▶ **What needs to be done**:
Please reproduce the data verbatim, beginning at the line that contains "Sustainable Farming" and stopping after the line that contains "Consectetur adipiscing elit".

▶ **Records to process**:
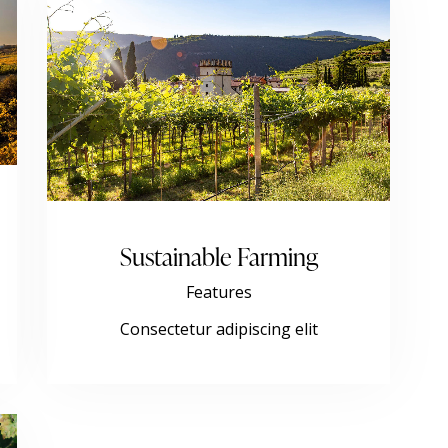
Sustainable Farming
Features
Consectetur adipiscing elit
---
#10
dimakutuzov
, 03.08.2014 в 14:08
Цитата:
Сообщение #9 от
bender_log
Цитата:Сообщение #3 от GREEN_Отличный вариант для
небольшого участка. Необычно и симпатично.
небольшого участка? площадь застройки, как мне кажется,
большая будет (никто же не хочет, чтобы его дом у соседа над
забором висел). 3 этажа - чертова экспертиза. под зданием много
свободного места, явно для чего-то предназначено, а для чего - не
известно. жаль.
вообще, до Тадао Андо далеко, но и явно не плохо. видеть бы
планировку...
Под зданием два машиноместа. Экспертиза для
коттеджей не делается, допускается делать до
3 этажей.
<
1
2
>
...
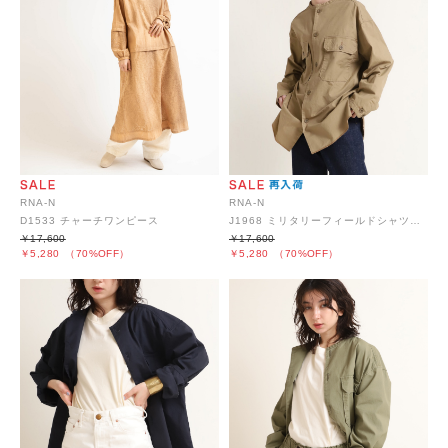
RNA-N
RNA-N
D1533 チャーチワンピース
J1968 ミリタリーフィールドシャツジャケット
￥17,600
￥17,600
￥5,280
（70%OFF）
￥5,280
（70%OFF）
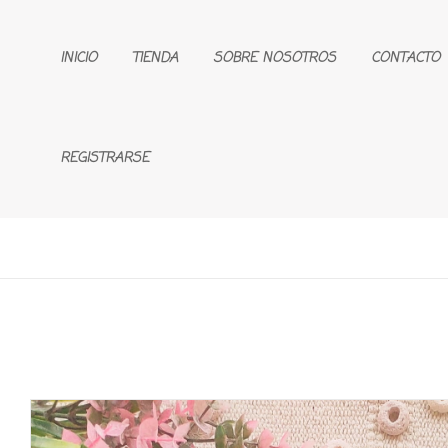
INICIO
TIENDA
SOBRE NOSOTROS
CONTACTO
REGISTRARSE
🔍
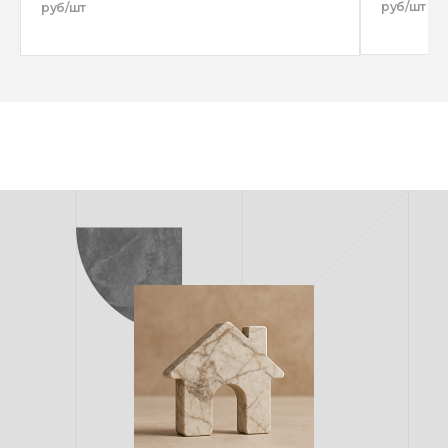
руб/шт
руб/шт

▶ **Solution below**:
Sustainable Farming
Features
Consectetur adipiscing elit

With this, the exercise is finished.